Again, this is from Becoming Your Own Critique Partner written by Jane Toombs and myself and published by Zumaya. This books was also an EPIC award winner in 2003.
What does modifying mean? Part of the meaning is changing the meaning of a noun, especially or a very by the use of adjectives or adverbs. This chapter of the book is called Modifying To Death. And we do mean death. I'm sure all of us have read and perpahs some of us have written a lush description full of adjectives, just strung them along like pearls on a string. Or we've come up with three or four lovely similies or other such modifying kind of things. Sometimes these strings of words all say the same thing and the reader will wonder if you can't make up your mind. Or you run these adjectives to death and you end up with a great passage of purple prose. Now if this is what you're aiming for, go ahead. But a reader will often put the book aside for the picture is too lush and multi-layered for them to understand what you really mean.
Now we come to adverbs. Most of these end in ly and are often used in tag lines. She said sweetly. He said angrily. You all know what these are. It's not that they're wrong but there are other ways to get the point across. What a sweet baby," she cooed.
Seems sweet to me. But there are other adverbs such as very. She was very tired. He was very old. Other and better ways to show these things. So is another of these things.
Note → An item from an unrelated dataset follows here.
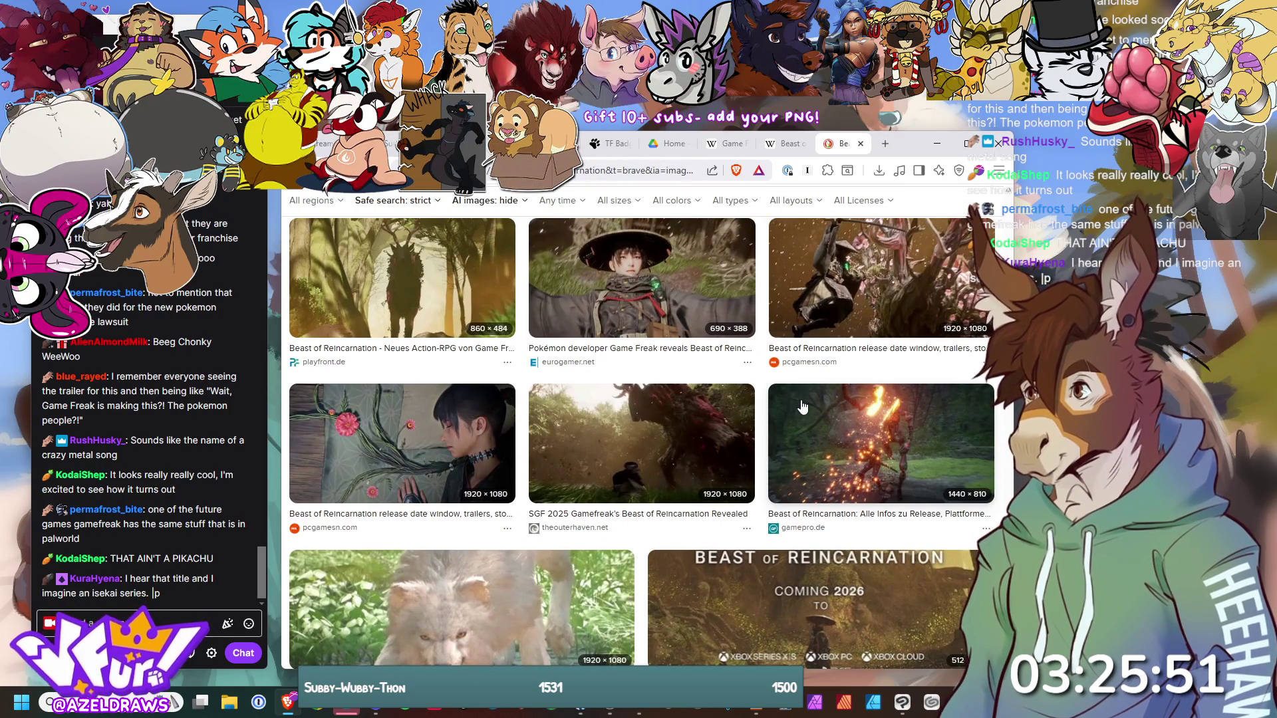
scroll(803, 406, "down", 3)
She was so tired. He was so old. This kind of writing isn't wrong. It is drab and doesn't give the reader the picture you're trying to create with words.
When you're ready to start revising what you've written take a red pencil and underline all the adjectives you've used in say three pages. Then take a green one for adverbs. Look at them carefully and see which ones are needed. Choose the adjective that gives the most vivid picture and change that verb and adverb to a strong verb.